START Data records
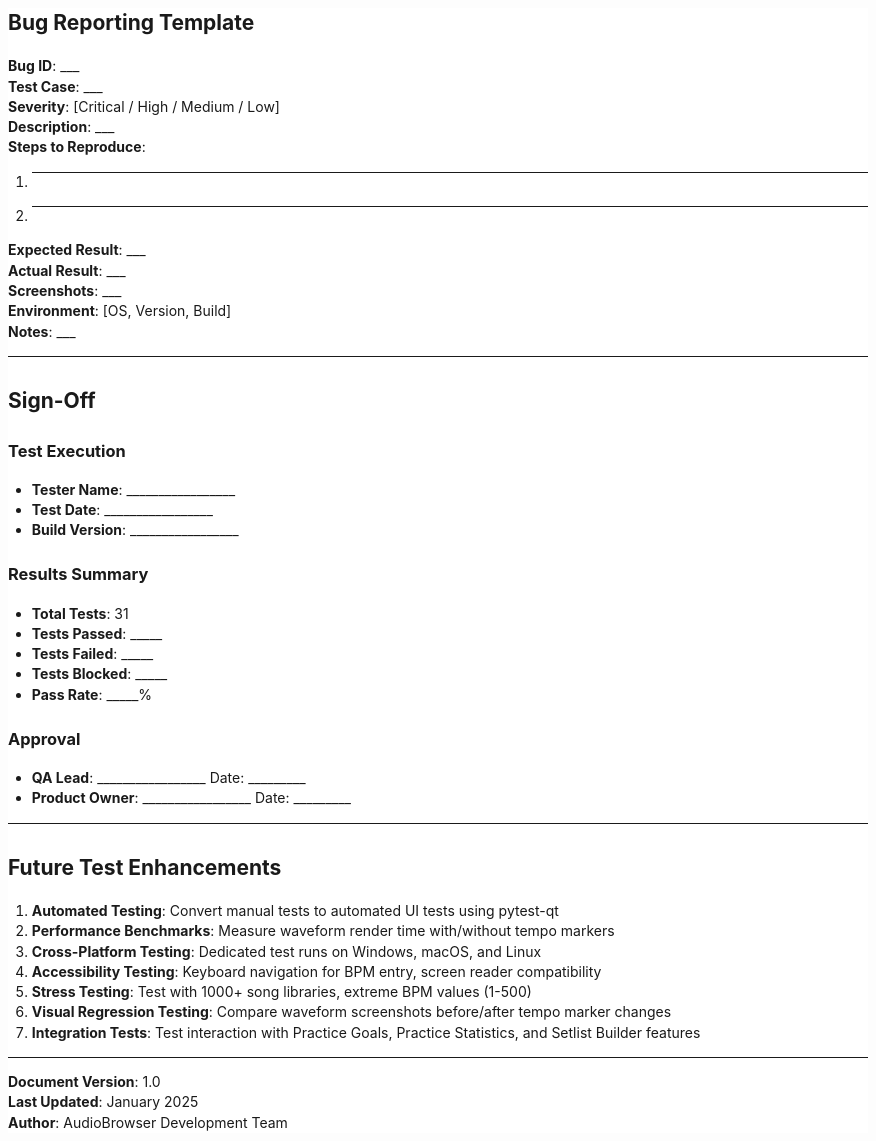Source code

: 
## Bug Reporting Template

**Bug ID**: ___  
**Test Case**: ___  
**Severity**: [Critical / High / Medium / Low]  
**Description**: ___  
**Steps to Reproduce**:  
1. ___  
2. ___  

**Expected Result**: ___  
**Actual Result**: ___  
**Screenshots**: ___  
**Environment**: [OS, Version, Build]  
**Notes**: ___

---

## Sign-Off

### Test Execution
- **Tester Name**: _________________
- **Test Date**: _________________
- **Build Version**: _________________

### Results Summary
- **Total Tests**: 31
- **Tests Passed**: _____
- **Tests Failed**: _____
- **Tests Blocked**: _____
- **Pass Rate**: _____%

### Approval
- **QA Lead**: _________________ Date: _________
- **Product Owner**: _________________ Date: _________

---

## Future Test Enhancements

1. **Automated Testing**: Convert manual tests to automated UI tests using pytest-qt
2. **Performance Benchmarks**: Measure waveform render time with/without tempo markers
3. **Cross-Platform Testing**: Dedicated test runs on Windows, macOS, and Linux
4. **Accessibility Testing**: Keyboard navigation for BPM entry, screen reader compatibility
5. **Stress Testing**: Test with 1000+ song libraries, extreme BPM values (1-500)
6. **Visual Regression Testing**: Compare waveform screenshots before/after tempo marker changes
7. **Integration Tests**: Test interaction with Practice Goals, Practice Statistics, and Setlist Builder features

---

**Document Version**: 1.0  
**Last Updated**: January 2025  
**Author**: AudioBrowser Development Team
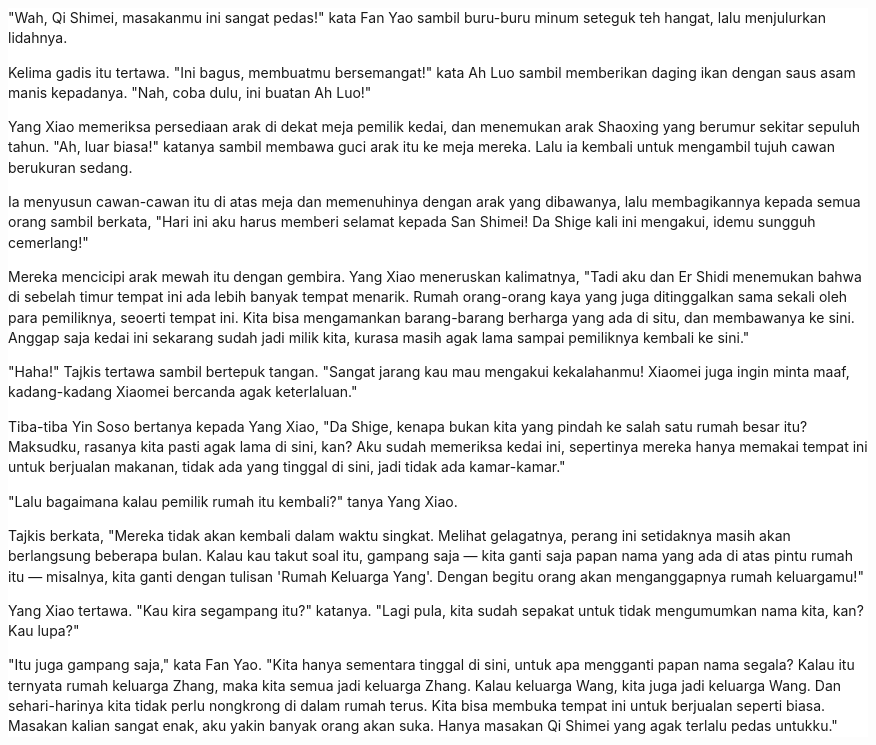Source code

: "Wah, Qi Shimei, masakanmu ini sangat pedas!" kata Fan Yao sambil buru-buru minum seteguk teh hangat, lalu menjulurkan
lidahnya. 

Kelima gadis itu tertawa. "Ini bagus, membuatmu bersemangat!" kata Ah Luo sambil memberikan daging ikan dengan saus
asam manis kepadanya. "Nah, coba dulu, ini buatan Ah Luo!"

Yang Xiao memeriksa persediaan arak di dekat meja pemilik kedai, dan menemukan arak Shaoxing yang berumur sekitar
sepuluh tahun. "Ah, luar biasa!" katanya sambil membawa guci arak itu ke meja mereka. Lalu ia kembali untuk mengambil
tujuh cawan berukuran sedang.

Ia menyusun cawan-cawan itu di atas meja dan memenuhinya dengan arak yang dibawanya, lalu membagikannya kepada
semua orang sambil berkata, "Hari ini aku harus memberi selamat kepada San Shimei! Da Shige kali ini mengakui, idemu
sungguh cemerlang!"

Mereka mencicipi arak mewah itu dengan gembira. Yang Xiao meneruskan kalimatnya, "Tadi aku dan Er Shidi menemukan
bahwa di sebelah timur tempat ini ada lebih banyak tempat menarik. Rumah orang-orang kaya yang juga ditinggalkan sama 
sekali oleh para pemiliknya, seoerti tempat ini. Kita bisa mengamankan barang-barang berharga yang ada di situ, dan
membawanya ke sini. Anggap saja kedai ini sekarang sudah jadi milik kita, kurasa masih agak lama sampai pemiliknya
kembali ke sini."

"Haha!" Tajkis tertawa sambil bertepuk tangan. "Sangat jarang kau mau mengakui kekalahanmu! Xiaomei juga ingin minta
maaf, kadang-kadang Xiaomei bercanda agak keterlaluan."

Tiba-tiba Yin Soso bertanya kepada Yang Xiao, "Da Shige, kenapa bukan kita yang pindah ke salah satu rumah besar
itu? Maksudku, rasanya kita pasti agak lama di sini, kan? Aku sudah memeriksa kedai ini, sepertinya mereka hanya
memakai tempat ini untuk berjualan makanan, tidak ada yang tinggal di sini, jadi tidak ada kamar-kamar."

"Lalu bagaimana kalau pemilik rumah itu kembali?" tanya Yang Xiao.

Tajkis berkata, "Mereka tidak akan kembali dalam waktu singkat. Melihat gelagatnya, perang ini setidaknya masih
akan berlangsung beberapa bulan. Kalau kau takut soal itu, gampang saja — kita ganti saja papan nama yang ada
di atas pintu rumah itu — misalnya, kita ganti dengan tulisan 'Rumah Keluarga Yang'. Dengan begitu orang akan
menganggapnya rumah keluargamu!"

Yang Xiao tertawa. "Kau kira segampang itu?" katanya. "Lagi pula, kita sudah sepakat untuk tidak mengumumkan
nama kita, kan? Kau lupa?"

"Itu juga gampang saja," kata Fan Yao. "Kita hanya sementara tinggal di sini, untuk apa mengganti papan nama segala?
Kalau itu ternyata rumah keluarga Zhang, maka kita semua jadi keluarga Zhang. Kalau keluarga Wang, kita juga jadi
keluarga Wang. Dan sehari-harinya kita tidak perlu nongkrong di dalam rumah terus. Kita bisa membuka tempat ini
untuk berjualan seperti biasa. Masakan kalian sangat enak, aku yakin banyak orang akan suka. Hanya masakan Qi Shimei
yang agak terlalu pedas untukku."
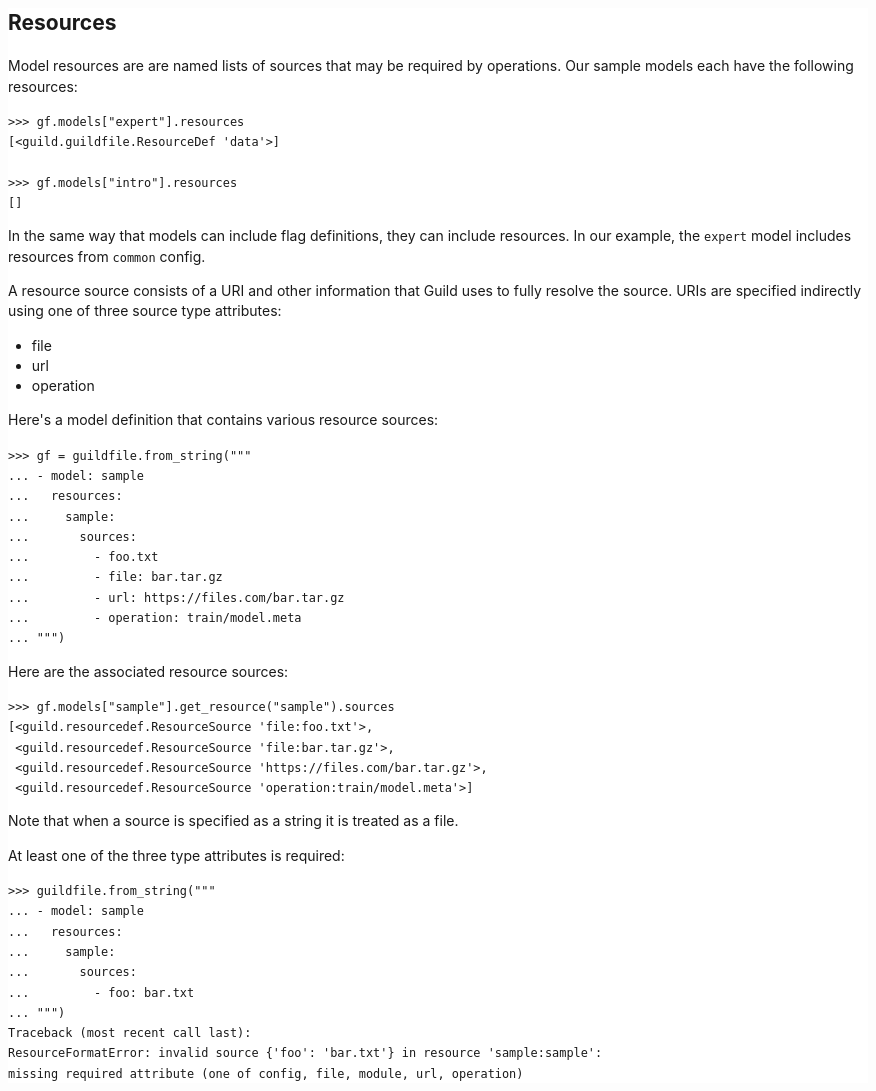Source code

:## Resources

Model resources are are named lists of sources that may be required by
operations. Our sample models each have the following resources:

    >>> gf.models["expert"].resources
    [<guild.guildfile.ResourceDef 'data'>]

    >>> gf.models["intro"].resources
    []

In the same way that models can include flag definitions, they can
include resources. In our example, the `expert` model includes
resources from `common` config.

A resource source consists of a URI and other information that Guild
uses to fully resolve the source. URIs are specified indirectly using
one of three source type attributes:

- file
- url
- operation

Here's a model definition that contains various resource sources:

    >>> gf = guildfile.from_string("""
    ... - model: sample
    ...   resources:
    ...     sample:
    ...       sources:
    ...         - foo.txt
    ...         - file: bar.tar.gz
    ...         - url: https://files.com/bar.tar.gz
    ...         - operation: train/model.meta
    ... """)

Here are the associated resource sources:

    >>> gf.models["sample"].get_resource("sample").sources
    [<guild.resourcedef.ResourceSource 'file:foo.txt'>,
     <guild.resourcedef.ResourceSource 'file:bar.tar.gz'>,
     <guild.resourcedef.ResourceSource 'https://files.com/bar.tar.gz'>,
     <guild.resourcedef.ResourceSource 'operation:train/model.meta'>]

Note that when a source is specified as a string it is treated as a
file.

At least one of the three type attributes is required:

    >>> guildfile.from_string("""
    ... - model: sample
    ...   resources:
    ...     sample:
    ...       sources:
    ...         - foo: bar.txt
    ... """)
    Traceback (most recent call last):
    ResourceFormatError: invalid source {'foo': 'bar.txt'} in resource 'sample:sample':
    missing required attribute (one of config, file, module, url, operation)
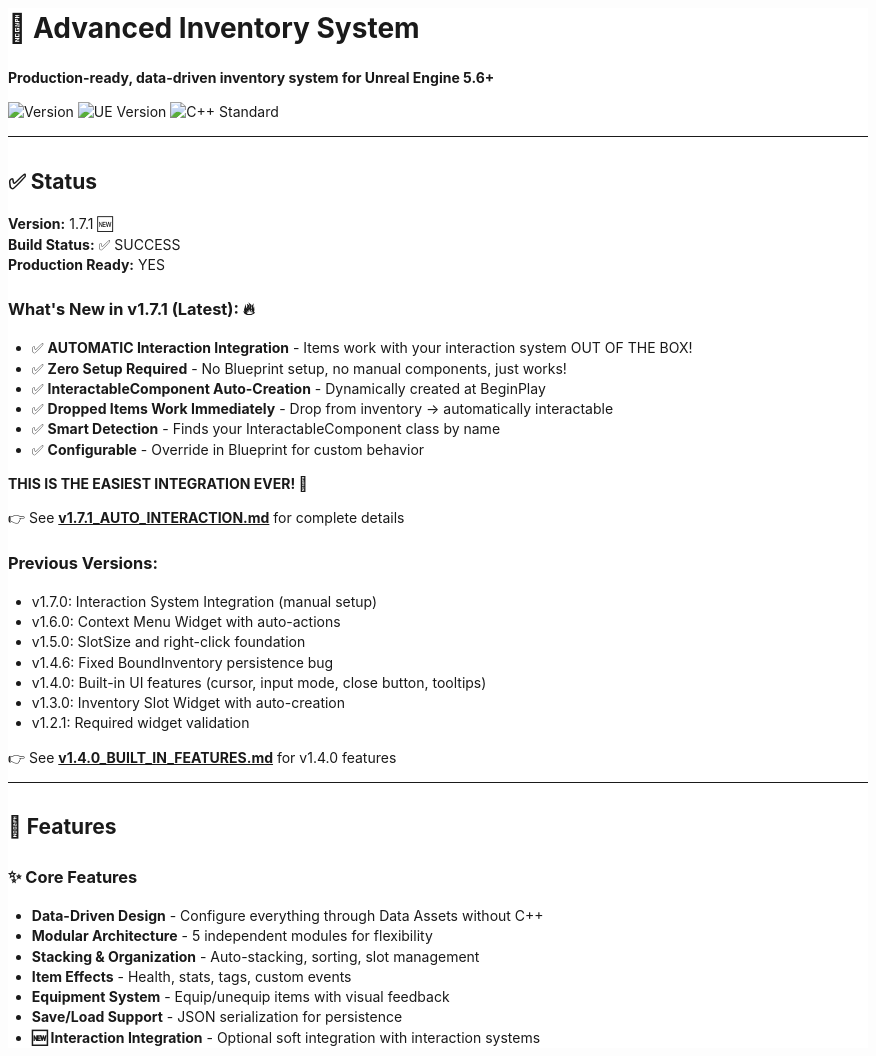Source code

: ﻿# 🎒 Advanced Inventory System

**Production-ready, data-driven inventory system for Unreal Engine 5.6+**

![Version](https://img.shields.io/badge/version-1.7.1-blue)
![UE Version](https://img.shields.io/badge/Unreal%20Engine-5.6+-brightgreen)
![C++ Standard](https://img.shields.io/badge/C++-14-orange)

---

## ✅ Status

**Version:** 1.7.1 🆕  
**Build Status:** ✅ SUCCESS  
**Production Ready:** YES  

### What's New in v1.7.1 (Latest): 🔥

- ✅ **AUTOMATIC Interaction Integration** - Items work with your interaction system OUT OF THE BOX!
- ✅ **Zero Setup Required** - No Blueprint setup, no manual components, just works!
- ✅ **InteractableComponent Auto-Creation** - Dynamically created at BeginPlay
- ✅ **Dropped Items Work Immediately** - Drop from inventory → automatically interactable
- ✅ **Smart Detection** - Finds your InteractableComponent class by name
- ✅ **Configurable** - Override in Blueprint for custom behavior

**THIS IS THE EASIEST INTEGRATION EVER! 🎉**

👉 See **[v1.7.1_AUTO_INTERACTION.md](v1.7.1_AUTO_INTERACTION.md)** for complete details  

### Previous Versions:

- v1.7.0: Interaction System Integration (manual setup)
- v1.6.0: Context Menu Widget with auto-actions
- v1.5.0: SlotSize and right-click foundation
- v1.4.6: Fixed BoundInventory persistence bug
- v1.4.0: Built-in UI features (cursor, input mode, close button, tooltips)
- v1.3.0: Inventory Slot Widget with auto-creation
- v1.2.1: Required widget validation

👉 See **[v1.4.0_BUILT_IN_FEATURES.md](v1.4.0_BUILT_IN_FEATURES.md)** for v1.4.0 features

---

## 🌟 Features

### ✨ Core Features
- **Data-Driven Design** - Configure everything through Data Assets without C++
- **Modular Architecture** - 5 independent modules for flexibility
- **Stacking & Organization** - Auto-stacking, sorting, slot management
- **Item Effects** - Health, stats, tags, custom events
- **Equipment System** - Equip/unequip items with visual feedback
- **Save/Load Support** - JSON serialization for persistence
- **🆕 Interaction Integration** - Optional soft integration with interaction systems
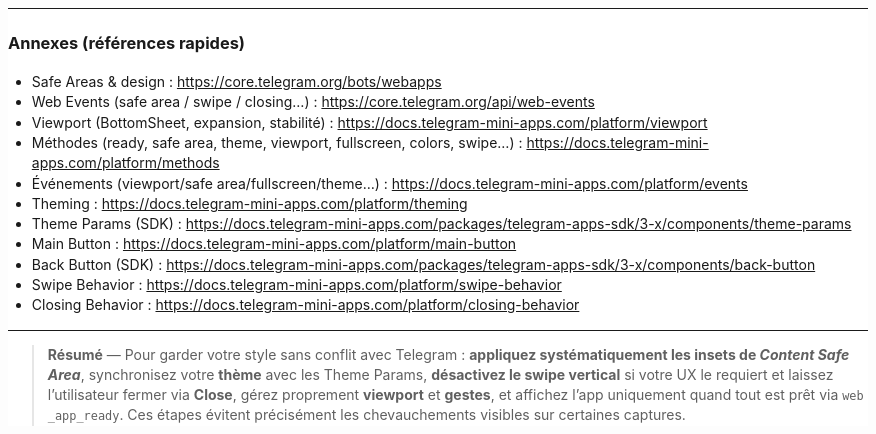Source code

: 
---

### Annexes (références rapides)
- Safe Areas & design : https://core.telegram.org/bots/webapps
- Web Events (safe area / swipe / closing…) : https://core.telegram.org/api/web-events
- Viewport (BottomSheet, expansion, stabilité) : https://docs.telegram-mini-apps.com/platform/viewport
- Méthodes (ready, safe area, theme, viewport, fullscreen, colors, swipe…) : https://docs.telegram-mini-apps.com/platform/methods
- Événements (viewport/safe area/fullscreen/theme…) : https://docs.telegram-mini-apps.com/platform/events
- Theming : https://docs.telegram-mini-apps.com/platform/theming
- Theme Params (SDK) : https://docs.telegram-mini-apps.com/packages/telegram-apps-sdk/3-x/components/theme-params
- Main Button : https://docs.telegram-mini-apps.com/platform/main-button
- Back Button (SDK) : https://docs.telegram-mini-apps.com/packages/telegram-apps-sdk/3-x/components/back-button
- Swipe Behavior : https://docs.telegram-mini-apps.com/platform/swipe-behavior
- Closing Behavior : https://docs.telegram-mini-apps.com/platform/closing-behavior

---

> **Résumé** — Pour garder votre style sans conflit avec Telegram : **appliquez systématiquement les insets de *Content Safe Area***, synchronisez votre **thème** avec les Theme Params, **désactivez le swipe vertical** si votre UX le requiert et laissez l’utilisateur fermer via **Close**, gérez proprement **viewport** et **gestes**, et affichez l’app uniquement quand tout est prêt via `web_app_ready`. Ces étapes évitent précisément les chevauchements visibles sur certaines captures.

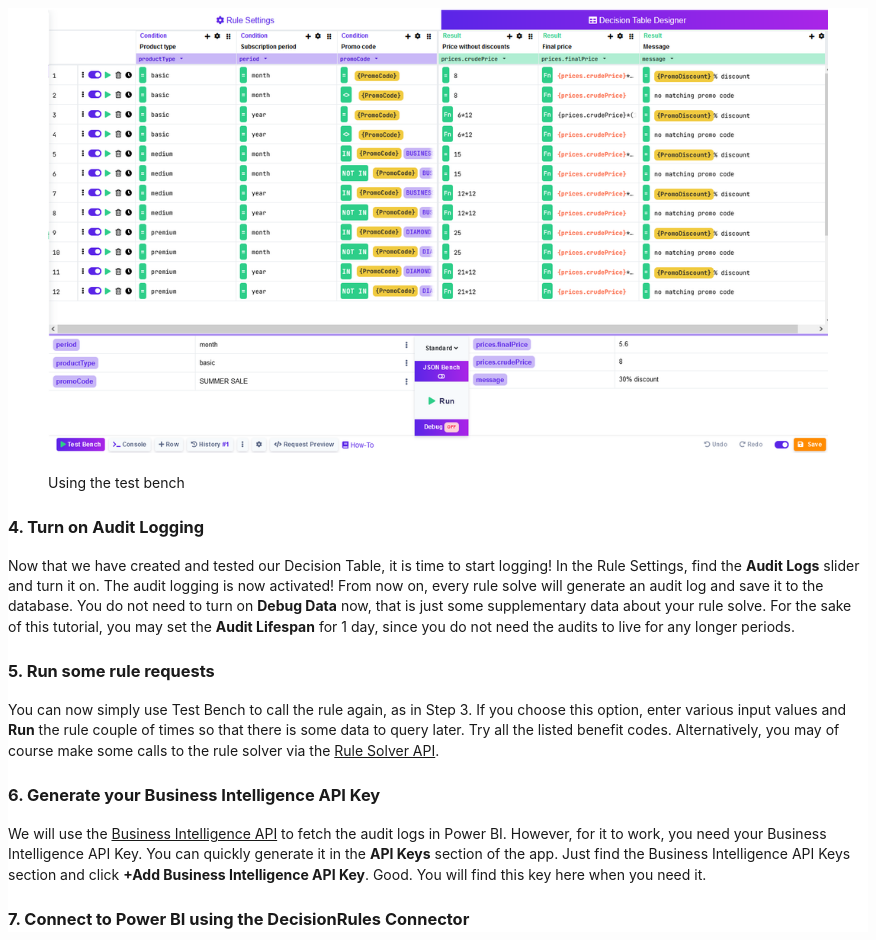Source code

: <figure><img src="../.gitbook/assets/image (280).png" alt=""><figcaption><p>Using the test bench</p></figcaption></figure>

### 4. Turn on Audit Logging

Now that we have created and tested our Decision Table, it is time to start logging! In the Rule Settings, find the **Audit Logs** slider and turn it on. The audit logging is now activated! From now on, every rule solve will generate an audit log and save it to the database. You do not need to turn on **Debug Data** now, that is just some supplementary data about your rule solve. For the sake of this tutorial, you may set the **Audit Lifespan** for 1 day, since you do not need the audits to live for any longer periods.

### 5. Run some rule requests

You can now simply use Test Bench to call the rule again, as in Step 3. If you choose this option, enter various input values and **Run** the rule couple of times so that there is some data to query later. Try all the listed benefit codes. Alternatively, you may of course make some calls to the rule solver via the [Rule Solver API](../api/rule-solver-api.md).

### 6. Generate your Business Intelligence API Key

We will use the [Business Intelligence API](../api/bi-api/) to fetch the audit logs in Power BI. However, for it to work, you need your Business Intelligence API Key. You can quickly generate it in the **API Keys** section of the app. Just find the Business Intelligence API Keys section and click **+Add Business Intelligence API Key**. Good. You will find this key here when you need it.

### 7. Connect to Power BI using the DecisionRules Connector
END Data records
→ Instruction
Identify each line in the entries with the word "biasa" and copy it.

→ Answer space
sepuluh tahun. "Ah, luar biasa!" katanya sambil membawa guci arak itu ke meja mereka. Lalu ia kembali untuk mengambil
untuk berjualan seperti biasa. Masakan kalian sangat enak, aku yakin banyak orang akan suka. Hanya masakan Qi Shimei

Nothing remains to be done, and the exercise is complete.